Reproduce the material line for line, starting with the line that contains "375f10c76c…, 412f3326a1…" and continuing through the line that contains "Reading right to". Include both of those lines.

◆ **Task inputs**:
*** Begin section ***

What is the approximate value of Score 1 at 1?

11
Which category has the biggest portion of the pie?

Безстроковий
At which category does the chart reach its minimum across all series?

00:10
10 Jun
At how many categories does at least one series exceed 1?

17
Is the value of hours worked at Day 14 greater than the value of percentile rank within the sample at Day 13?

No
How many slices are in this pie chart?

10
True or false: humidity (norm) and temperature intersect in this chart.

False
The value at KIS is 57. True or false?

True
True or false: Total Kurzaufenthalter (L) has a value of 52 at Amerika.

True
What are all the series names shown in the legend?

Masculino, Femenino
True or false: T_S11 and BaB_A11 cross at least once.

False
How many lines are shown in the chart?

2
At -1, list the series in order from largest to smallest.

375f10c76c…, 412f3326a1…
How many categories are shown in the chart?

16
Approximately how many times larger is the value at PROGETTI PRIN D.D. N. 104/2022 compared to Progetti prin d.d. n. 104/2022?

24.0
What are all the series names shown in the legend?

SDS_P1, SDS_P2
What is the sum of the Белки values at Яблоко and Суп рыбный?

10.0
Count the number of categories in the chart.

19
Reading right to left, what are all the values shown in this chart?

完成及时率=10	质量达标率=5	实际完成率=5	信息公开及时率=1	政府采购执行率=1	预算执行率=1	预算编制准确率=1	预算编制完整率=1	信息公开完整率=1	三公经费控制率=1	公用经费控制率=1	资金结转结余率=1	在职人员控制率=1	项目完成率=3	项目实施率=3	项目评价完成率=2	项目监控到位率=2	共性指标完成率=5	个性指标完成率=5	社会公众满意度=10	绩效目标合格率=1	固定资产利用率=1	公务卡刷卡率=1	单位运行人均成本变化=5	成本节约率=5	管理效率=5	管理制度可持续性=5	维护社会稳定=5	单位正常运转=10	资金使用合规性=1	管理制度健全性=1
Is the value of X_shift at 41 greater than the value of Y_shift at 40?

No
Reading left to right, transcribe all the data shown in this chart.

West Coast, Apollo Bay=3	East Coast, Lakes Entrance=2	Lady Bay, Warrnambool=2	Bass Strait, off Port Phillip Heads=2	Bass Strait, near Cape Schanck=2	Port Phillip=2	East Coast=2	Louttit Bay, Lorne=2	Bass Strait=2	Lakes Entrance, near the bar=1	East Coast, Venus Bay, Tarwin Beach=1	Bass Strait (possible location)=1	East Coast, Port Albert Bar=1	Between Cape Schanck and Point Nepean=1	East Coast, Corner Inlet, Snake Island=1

*** End section ***

◆ **Solution to the exercise**:
375f10c76c…, 412f3326a1…
How many categories are shown in the chart?

16
Approximately how many times larger is the value at PROGETTI PRIN D.D. N. 104/2022 compared to Progetti prin d.d. n. 104/2022?

24.0
What are all the series names shown in the legend?

SDS_P1, SDS_P2
What is the sum of the Белки values at Яблоко and Суп рыбный?

10.0
Count the number of categories in the chart.

19
Reading right to left, what are all the values shown in this chart?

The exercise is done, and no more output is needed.